● **Extract to read**

The experiment consisted of two parts: (i) construction of a visual representation based upon a textual description of a hierarchy in the three domains selected for this study; (ii) comprehension of hierarchies in these domains via tree, indentation and nested parentheses. The diagrams were displayed with as few graphical devices as possible. Textual labels were used to denote the entities. Trees were shown top-down. Prefix notation was chosen for the indentation and parentheses representations of organizational and folder structure, but for the arithmetic expressions we decided to use infix notations. The design of the experiment was within-subject. The independent variable in both parts is the application domain with three conditions. In the comprehension part, the diagram type with three conditions is added as second independent variable.

2.1 Participants

Sixty-three participants took part in the experiment, in the period from September 7 to September 18, 2015. The participants recruited were all native Dutch speakers enrolled at the University of Groningen (33 male; 30 female; average age: 22.3 with a standard deviation of 2.2). Domain knowledge and conceptual knowledge necessary for correct interpretation of the representations were assumed to be available to all participants.

2.2 Design and Materials

In the production task, each participant was told to read a textual description (displayed on a computer screen) of an instance of a hierarchical ordering in each of the three application domains (presented in random order, and verbalized in terms suited to the domain at hand), and to draw by hand, with paper and pencil, a visual representation of the information provided. No specific instructions were given, as the goal was to elicit spontaneous drawings. Participants were allowed as much time as they needed to construct the diagrams. All drawings were categorized as belonging to a certain representation type. Categories were obtained inductively. Figure 1 illustrates the hierarchy description for folder structure (translated from Dutch).

Fig. 1.
figure 1

Illustration of textual description in the folder domain for the production task.

In the comprehension task, participants were asked to respond to yes-no questions about hierarchical relations in each domain (organization, folders, arithmetics), and for each representation (tree, indentation, nested parentheses). The questions, verbalized in domain specific terms, were shown on a computer screen (display size 2560\(\,\times \,\)1600) together with one of the three representations. Correct responses and response times were recorded for each question. To reduce learning effects and fatigue, only nine questions were selected from a total set of twenty-seven questions, which varied slightly in formulation for each domain. The hierarchies represented varied in complexity. A randomization algorithm for the selection of these nine questions from the whole set of twenty-seven questions was setup in such a way that all participants had to process all three visualization types in a random order for different domains. Table 1 shows examples of questions (translated from Dutch) participants were asked to respond to in the comprehension task.

● **Data records**
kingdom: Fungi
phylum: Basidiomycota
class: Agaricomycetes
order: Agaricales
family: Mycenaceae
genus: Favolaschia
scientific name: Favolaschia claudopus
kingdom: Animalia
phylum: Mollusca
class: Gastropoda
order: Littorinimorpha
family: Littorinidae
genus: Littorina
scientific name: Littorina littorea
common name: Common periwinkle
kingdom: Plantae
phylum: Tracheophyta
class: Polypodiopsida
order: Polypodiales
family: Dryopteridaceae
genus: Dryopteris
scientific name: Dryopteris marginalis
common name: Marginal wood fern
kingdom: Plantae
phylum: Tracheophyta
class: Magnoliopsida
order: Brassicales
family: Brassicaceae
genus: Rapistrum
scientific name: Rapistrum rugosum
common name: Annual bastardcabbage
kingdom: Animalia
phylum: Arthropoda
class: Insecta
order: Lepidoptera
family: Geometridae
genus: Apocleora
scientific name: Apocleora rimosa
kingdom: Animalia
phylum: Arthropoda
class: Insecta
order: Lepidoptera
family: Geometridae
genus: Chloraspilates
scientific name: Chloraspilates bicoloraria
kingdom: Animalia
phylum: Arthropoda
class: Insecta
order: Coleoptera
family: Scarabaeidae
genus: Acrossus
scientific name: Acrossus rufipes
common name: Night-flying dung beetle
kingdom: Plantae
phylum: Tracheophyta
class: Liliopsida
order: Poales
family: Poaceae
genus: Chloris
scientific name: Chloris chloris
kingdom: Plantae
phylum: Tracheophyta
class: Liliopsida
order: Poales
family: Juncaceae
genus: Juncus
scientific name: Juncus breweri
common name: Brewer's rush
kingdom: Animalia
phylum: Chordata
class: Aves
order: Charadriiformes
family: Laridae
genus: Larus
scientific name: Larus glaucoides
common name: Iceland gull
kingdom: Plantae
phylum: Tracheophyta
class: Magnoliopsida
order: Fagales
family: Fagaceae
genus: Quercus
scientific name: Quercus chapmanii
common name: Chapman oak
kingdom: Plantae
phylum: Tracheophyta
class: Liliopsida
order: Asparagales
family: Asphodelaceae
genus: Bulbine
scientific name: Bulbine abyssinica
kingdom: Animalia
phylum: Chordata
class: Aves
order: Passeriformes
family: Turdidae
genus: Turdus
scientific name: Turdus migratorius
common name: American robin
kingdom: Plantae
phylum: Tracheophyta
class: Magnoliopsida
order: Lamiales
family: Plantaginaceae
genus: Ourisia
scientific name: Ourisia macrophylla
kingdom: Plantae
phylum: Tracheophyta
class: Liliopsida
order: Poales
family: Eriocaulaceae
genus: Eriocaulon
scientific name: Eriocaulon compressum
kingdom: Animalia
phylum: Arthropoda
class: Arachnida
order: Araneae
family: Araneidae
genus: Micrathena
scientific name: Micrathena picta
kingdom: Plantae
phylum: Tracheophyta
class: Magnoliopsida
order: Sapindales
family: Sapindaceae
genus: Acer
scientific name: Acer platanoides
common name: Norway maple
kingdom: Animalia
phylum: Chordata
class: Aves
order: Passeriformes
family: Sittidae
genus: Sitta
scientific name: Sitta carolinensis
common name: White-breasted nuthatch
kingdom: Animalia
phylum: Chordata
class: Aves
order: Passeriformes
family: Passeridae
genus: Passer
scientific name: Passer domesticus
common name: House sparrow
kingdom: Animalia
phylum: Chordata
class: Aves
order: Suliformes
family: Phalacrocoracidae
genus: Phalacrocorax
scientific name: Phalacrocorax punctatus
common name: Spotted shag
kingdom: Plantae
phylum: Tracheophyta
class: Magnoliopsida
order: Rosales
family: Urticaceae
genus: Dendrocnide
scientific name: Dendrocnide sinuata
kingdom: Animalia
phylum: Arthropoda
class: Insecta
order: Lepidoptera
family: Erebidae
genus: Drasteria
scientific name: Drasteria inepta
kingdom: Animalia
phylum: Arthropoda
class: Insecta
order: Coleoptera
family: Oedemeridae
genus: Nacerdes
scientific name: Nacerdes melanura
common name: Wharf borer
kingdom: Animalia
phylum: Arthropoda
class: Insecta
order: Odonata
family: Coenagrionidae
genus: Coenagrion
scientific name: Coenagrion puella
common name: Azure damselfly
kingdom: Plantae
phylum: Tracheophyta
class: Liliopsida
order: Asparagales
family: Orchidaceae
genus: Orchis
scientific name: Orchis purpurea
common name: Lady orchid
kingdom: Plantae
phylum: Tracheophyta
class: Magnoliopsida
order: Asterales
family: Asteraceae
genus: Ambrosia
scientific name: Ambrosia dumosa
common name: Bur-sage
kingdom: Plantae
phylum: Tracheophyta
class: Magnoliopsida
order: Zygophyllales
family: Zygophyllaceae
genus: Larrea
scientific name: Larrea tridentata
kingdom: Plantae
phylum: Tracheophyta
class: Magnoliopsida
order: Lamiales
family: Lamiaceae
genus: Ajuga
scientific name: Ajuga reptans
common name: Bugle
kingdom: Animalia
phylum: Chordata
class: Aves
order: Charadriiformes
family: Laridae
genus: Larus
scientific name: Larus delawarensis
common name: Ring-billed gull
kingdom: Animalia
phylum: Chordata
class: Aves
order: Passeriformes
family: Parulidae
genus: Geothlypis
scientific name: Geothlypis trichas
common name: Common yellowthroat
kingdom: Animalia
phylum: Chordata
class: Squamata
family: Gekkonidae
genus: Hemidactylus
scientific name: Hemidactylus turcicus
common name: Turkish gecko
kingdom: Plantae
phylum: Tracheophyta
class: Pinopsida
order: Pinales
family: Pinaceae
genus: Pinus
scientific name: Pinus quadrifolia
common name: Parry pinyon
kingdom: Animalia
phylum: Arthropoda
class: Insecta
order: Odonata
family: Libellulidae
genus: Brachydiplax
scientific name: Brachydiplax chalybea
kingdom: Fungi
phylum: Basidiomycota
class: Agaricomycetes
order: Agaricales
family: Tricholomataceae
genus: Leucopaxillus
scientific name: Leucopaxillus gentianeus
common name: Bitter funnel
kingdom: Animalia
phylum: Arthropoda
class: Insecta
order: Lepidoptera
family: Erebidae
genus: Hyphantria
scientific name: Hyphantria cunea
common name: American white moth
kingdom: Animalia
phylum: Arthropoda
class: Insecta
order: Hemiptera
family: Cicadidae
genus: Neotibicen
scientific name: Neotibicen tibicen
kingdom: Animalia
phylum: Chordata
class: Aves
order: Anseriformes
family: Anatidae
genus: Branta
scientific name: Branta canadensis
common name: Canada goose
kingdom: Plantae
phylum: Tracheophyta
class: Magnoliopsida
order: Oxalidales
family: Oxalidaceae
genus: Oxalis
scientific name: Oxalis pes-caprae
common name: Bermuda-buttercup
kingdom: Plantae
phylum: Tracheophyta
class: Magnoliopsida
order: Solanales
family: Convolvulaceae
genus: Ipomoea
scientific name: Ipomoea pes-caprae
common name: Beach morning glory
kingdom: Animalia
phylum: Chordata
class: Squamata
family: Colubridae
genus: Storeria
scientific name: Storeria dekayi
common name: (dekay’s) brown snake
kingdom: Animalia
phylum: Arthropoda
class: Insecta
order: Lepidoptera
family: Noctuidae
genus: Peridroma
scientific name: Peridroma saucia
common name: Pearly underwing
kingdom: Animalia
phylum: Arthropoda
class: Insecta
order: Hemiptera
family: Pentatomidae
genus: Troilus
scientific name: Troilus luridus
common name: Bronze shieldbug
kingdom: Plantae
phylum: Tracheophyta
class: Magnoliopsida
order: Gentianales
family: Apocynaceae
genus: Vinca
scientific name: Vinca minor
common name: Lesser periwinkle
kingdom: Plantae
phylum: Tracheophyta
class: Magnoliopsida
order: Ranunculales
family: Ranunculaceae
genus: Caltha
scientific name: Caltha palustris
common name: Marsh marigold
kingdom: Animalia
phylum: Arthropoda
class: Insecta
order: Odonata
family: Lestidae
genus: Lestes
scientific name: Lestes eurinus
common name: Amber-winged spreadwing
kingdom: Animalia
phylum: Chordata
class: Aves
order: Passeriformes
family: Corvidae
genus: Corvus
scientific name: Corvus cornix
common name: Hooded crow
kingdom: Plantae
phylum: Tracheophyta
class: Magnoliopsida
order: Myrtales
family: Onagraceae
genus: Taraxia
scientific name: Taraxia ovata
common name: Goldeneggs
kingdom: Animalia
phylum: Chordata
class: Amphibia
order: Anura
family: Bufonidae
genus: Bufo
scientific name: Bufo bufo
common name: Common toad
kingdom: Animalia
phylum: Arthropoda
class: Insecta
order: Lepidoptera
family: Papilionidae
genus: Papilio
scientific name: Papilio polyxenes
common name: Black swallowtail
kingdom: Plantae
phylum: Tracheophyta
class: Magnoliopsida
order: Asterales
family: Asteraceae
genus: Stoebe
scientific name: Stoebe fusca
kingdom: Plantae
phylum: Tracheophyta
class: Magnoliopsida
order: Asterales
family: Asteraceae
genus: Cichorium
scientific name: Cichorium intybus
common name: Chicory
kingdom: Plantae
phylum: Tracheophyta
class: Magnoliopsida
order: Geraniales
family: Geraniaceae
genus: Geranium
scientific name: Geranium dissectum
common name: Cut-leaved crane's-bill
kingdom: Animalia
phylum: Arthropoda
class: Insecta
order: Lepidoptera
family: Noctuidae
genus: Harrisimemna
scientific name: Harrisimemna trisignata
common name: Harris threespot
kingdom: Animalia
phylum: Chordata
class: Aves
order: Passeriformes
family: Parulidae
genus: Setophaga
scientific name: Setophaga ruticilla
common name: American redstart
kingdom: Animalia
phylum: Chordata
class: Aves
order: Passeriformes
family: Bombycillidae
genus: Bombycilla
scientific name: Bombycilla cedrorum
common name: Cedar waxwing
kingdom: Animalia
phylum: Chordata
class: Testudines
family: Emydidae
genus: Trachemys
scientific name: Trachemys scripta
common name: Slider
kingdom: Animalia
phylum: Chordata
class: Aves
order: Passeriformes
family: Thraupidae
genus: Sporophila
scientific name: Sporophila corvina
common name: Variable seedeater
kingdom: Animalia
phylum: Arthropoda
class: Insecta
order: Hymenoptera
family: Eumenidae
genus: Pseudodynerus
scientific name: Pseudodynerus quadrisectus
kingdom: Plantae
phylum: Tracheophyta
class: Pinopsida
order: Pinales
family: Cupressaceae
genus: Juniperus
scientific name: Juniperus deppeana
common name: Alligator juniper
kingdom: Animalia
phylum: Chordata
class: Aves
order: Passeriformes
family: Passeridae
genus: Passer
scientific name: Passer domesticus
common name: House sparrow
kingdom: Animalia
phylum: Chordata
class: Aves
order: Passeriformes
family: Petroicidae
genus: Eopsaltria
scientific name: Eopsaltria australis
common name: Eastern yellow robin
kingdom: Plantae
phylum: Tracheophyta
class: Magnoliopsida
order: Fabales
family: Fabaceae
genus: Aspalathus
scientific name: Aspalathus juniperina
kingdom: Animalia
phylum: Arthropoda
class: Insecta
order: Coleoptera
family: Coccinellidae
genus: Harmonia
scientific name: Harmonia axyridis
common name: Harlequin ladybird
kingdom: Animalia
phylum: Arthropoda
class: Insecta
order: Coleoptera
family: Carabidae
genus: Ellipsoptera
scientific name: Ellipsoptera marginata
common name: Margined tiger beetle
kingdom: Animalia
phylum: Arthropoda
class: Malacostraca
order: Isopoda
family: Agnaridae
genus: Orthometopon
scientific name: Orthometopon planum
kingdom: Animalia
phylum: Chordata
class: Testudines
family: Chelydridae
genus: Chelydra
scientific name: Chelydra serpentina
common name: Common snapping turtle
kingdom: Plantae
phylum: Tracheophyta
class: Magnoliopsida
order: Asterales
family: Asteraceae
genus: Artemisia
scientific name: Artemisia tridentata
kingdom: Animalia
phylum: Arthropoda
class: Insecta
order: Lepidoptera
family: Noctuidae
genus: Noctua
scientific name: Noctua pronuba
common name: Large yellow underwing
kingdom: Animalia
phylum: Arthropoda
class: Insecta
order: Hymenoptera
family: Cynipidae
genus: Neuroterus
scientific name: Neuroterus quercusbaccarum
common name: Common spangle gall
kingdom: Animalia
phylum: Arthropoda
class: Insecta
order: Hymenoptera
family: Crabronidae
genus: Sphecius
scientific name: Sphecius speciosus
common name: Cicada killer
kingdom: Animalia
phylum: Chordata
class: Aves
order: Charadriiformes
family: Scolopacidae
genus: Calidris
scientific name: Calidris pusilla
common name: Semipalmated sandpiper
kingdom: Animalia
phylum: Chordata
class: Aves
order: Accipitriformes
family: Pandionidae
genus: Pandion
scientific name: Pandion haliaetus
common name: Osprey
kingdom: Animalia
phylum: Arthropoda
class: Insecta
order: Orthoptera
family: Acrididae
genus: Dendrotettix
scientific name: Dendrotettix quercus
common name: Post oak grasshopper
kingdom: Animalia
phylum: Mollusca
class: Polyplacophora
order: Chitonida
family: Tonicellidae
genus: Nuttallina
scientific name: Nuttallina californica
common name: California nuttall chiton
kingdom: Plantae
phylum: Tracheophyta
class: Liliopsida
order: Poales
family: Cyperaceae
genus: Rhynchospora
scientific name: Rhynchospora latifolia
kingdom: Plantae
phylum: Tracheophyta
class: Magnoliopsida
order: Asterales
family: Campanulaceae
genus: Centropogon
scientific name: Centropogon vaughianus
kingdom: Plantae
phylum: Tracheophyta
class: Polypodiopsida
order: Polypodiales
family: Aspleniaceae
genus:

● **To do**
a. In the hierarchy diagram study, which notation was used for the arithmetic expressions in the indentation and parentheses representations?
b. Carry on the hierarchy diagram study from the point where it stops.

● **Answers to the problems**
a. Infix notation.

b.
Table 1. Illustration of questions for each domain in the comprehension task.

2.3 Procedure

The experiment was conducted individually with each participant. The participant was positioned at a desk in a quiet room with a computer, screen, keyboard and mouse. Production preceded comprehension. The participant read instructions and scenarios from the computer screen and did the drawing manually. Next he/she was directed again to the computer screen to respond to the questions. The whole experiment took about twenty minutes for the construction task and five for responding to the questions.

Fig. 2.
figure 2

Sketches drawn by two participants in response to the text in Fig. 1.

3 Results

3.1 Production

The drawings produced were categorized as belonging to one of the following ten categories, collected inductively: tree, indentation, nested parentheses, network, treemap, table, pie diagram, iconic diagram, text, other. Figure 2 shows hand sketches that two participants constructed in response to the text given in Fig. 1. The left picture was categorized as treemap, the right one as indentation.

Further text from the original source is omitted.